We would like to appreciate to the reviewer for the active engagement and discussion. We address each question separately below.
A1. As the reviewer asked, we conducted additional experiments on two in-the-wild benchmarks (RealW-QA and LLaVA(W)) and reported greedy decoding performance in the table below. Note that these results slightly underperform compared to other baseline decoding methods.
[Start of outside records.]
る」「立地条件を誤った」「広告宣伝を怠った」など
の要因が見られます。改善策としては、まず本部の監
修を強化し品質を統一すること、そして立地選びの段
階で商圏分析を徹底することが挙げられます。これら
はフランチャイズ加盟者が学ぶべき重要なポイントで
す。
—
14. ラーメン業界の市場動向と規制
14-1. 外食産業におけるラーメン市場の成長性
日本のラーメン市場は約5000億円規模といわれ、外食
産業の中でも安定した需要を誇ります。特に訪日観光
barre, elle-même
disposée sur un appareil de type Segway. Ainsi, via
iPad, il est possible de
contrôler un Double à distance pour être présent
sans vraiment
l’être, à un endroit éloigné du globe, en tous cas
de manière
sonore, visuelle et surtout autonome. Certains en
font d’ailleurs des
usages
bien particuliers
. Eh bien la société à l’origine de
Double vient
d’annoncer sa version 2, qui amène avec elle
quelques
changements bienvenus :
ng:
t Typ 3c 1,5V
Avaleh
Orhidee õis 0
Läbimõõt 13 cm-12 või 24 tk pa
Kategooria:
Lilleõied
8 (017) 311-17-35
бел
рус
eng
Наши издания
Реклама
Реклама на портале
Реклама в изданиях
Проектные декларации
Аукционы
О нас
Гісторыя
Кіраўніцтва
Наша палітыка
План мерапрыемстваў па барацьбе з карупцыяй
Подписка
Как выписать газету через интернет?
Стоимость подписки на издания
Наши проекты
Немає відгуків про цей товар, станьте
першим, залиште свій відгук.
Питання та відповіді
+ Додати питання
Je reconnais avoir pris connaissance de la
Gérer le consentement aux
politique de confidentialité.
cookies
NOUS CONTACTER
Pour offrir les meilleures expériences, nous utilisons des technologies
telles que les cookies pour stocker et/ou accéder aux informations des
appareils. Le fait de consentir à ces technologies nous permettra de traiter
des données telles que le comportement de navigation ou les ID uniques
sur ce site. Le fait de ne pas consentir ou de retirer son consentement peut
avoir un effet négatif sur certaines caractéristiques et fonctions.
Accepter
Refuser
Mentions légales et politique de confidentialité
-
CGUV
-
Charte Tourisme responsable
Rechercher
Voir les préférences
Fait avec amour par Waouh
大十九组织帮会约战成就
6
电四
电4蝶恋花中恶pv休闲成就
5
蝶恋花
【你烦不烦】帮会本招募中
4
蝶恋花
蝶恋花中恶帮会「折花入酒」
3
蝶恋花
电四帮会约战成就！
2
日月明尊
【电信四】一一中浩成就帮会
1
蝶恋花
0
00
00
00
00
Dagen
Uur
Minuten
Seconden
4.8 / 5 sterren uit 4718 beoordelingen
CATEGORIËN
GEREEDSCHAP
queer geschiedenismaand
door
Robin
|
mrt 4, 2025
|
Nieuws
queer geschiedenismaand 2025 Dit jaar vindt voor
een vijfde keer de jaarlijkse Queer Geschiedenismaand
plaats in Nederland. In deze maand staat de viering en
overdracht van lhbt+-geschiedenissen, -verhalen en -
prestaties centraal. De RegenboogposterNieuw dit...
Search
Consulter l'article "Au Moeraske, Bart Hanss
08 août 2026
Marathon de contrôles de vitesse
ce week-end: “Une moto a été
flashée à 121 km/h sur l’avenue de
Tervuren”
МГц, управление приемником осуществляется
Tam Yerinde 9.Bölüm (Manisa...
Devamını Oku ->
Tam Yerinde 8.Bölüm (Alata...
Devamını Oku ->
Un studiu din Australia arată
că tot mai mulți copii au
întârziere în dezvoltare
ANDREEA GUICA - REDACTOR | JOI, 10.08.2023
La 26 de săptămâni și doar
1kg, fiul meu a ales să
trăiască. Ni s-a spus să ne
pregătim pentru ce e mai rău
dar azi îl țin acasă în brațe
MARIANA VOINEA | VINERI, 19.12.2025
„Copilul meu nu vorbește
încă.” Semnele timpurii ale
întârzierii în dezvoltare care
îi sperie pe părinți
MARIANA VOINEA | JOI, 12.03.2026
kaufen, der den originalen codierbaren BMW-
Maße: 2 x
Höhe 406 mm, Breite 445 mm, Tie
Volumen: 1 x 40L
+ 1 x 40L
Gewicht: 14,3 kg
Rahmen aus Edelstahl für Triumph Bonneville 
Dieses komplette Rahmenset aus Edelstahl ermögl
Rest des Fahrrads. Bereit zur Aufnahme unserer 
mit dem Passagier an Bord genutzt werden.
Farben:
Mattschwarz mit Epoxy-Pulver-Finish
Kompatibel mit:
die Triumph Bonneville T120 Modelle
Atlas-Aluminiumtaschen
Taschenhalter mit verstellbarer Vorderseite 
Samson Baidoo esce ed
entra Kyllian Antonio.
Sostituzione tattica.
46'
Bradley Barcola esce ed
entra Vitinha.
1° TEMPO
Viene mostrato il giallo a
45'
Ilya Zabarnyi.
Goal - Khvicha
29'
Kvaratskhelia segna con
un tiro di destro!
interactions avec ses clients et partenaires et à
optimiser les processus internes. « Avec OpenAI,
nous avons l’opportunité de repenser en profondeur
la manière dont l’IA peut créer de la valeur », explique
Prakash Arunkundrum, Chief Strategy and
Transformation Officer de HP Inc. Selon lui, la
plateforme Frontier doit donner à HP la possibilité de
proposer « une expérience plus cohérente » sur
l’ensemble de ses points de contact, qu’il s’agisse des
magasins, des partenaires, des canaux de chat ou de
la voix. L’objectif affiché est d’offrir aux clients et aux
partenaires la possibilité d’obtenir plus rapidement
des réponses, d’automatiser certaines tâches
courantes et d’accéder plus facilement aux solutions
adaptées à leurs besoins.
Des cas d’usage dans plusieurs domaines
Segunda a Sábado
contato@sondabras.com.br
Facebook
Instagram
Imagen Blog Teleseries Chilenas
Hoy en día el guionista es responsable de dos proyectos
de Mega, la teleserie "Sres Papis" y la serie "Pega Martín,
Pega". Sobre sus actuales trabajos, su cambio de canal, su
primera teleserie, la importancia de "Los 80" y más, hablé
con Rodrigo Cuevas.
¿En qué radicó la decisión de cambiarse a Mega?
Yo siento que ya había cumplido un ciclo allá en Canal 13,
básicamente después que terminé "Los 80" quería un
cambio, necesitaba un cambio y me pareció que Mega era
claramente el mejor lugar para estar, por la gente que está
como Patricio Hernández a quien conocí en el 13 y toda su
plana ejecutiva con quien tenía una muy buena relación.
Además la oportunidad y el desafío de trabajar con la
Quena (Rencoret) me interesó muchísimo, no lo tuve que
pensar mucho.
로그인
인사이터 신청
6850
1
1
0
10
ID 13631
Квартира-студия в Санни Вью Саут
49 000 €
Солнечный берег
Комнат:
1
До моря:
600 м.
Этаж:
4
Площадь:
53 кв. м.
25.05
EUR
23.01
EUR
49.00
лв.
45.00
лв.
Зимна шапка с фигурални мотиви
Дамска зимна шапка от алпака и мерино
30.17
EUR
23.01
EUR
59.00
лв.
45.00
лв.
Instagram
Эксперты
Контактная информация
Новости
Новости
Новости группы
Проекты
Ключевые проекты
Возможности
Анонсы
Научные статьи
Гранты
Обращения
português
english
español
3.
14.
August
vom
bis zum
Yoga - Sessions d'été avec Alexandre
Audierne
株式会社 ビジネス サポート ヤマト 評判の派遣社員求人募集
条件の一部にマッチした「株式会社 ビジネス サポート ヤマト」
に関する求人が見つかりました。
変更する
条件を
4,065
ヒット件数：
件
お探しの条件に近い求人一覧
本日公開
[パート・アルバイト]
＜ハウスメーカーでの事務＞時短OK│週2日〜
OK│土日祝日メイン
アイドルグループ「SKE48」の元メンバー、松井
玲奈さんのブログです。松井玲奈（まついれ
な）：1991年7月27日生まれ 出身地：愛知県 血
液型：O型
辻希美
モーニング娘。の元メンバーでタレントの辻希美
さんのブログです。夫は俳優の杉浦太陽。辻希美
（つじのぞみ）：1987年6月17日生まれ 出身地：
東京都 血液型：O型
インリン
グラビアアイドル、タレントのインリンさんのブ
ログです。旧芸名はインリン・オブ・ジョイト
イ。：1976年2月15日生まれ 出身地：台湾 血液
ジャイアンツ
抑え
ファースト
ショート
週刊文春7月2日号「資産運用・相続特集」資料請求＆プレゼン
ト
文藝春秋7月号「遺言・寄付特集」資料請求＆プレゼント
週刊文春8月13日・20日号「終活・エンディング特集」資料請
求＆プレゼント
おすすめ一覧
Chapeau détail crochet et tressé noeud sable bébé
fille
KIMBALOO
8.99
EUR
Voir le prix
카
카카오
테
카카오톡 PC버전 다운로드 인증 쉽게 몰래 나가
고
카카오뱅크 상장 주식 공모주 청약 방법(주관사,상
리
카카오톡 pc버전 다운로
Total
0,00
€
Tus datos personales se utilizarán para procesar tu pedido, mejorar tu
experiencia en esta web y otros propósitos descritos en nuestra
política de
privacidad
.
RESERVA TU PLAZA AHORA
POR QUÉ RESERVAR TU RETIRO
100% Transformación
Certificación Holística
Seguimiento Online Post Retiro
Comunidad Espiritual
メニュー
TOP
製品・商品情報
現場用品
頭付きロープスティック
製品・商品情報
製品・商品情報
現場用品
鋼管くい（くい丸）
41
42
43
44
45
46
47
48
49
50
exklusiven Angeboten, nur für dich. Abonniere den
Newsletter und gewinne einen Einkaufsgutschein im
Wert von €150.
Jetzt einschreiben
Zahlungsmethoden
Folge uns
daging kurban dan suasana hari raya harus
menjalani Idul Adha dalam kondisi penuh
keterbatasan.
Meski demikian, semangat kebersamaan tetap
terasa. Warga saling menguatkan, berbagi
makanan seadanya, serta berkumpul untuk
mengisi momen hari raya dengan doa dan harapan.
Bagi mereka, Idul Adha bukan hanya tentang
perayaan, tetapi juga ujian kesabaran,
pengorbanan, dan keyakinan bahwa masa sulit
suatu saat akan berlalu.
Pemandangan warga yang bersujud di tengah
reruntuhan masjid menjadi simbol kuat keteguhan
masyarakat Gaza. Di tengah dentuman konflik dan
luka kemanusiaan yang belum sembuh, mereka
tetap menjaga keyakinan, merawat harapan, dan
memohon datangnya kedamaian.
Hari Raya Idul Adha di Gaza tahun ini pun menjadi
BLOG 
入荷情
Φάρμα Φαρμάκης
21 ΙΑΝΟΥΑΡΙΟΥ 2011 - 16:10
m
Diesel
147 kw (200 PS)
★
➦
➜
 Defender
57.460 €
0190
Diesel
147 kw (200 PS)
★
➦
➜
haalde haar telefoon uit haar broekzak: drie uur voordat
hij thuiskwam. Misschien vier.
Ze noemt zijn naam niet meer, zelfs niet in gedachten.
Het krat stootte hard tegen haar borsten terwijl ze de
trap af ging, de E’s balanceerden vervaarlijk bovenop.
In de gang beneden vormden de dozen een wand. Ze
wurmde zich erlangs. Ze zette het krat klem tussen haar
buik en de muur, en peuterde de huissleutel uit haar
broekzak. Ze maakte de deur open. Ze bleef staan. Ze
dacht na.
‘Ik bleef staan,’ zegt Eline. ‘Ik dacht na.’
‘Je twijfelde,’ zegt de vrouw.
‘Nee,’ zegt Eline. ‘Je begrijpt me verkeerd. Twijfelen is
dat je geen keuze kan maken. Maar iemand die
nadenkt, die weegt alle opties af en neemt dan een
| LV1.5 | LV1.5 | IXC-VL | IXC-VL | IVL-1.5 | IVL-1.5 | |
|---|---|---|---|---|---|---|
| greedy | ours | greedy | ours | greedy | ours | |
| RealW-QA | 51.2 | 56.2 | 56.9 | 62.4 | 63.4 | 66.3 |
| LLaVA(W) | 69.3 | 72.6 | 73.3 | 82.3 | 84.8 | 85.7 |
A2. We acknowledge that the performance gain always cannot be significantly improved, especially considering our extensive experimental comparison across 6 benchmarks and 6 varying size of LMMs. We will definitely integrate the pointed-out limitation into the final version.
Additionally, we kindly encourage the reviewer to refer to our response for R#FLJA (A3). Based on the additional analysis on MMVP, our CODE method shows more powerful performance especially in the generative tasks that require more comprehensive understanding of the given visual context, compared to the deterministic tasks (such as multiple-choice questions), which are relatively simple and straightforward. We believe that this is attributed to our CODE strategy, which utilizes the comprehensive description from the models themselves as restricting information flow when sequentially generating response tokens, thus showing fewer hallucinatory responses during more longer context generation (beyond a single answering: yes/no or multiple-choice question).
We would like to thank the reviewers for the constructive feedback, which we will incorporate into the potential revised version. We also appreciate to all reviewers (Z6jD, FLJA, 9CKq) for acknowledging the novelty of our paper, which is the use of self-generated comprehensive descriptions to mitigate hallucinatory responses from existing LMMs.
We have carefully reviewed several concerns that reviewers raised and responded to each question individually. Please feel free to discuss any remaining concerns that can improve our manuscripts during the discussion period.
We sincerely appreciate for the acitive discussion and responses for the reviewers during the discussion period. We have carefully revisited additional questions and addressed them comprehensively. We respectfully ask reviewers to review our responses, also happy to address any remaining concerns. We are eager to integrate all your feedbacks into our final version.
Dear reviewers,
As the discussion period will end soon, we kindly ask that you review our additional responses, in which we have made every effort to comprehensively address your remaining questions.
If you have any further concerns, we would greatly appreciate it if you could share them with us, and we would be happy to discuss them with you.
This paper proposed a contrast decoding method called CODE for handling hallucinations of large multi-modal models. It is interesting to use descriptions for enriching language information to address hallucination problems. The idea of contrast image and caption in the VLM decoding process is new, and the proposed method is quite effective on multiple benchmarks. Due to these merits, most of the reviewers are positive about this paper. Though one of the reviewer still has concerns about the details of experiments, authors have addressed them during rebuttal. Thus, AC recommends acceptance.